--- START ---

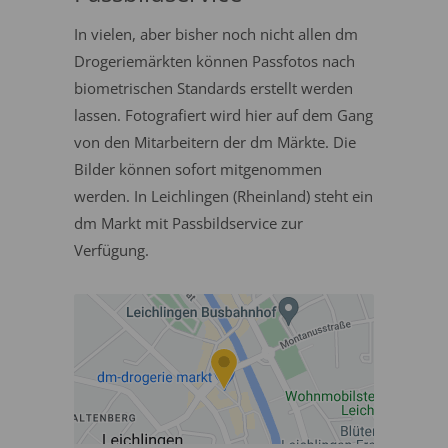
In vielen, aber bisher noch nicht allen dm
Drogeriemärkten können Passfotos nach
biometrischen Standards erstellt werden
lassen. Fotografiert wird hier auf dem Gang
von den Mitarbeitern der dm Märkte. Die
Bilder können sofort mitgenommen
werden. In Leichlingen (Rheinland) steht ein
dm Markt mit Passbildservice zur
Verfügung.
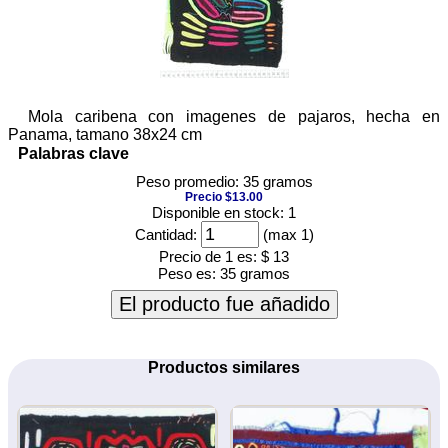
Mola caribena con imagenes de pajaros, hecha en
Panama, tamano 38x24 cm
Palabras clave
Peso promedio: 35 gramos
Precio $13.00
Disponible en stock: 1
Cantidad:
(max 1)
Precio de 1 es:
$ 13
Peso es:
35 gramos
El producto fue añadido
Productos similares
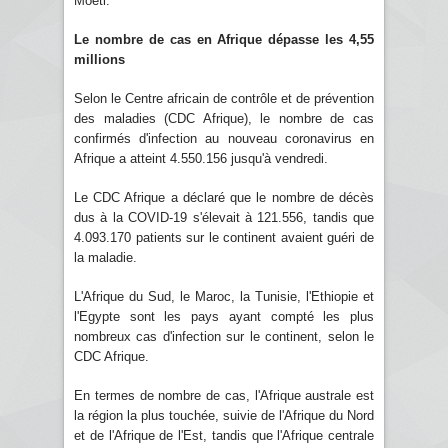
Moeti.
Le nombre de cas en Afrique dépasse les 4,55
millions
Selon le Centre africain de contrôle et de prévention
des maladies (CDC Afrique), le nombre de cas
confirmés d'infection au nouveau coronavirus en
Afrique a atteint 4.550.156 jusqu'à vendredi.
Le CDC Afrique a déclaré que le nombre de décès
dus à la COVID-19 s'élevait à 121.556, tandis que
4.093.170 patients sur le continent avaient guéri de
la maladie.
L'Afrique du Sud, le Maroc, la Tunisie, l'Ethiopie et
l'Egypte sont les pays ayant compté les plus
nombreux cas d'infection sur le continent, selon le
CDC Afrique.
En termes de nombre de cas, l'Afrique australe est
la région la plus touchée, suivie de l'Afrique du Nord
et de l'Afrique de l'Est, tandis que l'Afrique centrale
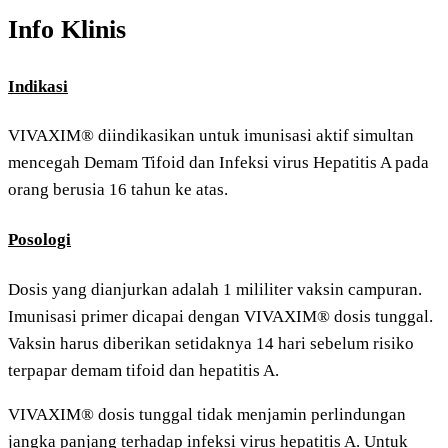
Info Klinis
Indikasi
VIVAXIM® diindikasikan untuk imunisasi aktif simultan
mencegah Demam Tifoid dan Infeksi virus Hepatitis A pada
orang berusia 16 tahun ke atas.
Posologi
Dosis yang dianjurkan adalah 1 mililiter vaksin campuran.
Imunisasi primer dicapai dengan VIVAXIM® dosis tunggal.
Vaksin harus diberikan setidaknya 14 hari sebelum risiko
terpapar demam tifoid dan hepatitis A.
VIVAXIM® dosis tunggal tidak menjamin perlindungan
jangka panjang terhadap infeksi virus hepatitis A. Untuk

--- END ---

Assigned task ▸ Pictures aside, return all of the material exactly as written.

Expected answer ▸
In vielen, aber bisher noch nicht allen dm
Drogeriemärkten können Passfotos nach
biometrischen Standards erstellt werden
lassen. Fotografiert wird hier auf dem Gang
von den Mitarbeitern der dm Märkte. Die
Bilder können sofort mitgenommen
werden. In Leichlingen (Rheinland) steht ein
dm Markt mit Passbildservice zur
Verfügung.
Mola caribena con imagenes de pajaros, hecha en
Panama, tamano 38x24 cm
Palabras clave
Peso promedio: 35 gramos
Precio $13.00
Disponible en stock: 1
Cantidad:
(max 1)
Precio de 1 es:
$ 13
Peso es:
35 gramos
El producto fue añadido
Productos similares
Moeti.
Le nombre de cas en Afrique dépasse les 4,55
millions
Selon le Centre africain de contrôle et de prévention
des maladies (CDC Afrique), le nombre de cas
confirmés d'infection au nouveau coronavirus en
Afrique a atteint 4.550.156 jusqu'à vendredi.
Le CDC Afrique a déclaré que le nombre de décès
dus à la COVID-19 s'élevait à 121.556, tandis que
4.093.170 patients sur le continent avaient guéri de
la maladie.
L'Afrique du Sud, le Maroc, la Tunisie, l'Ethiopie et
l'Egypte sont les pays ayant compté les plus
nombreux cas d'infection sur le continent, selon le
CDC Afrique.
En termes de nombre de cas, l'Afrique australe est
la région la plus touchée, suivie de l'Afrique du Nord
et de l'Afrique de l'Est, tandis que l'Afrique centrale
Info Klinis
Indikasi
VIVAXIM® diindikasikan untuk imunisasi aktif simultan
mencegah Demam Tifoid dan Infeksi virus Hepatitis A pada
orang berusia 16 tahun ke atas.
Posologi
Dosis yang dianjurkan adalah 1 mililiter vaksin campuran.
Imunisasi primer dicapai dengan VIVAXIM® dosis tunggal.
Vaksin harus diberikan setidaknya 14 hari sebelum risiko
terpapar demam tifoid dan hepatitis A.
VIVAXIM® dosis tunggal tidak menjamin perlindungan
jangka panjang terhadap infeksi virus hepatitis A. Untuk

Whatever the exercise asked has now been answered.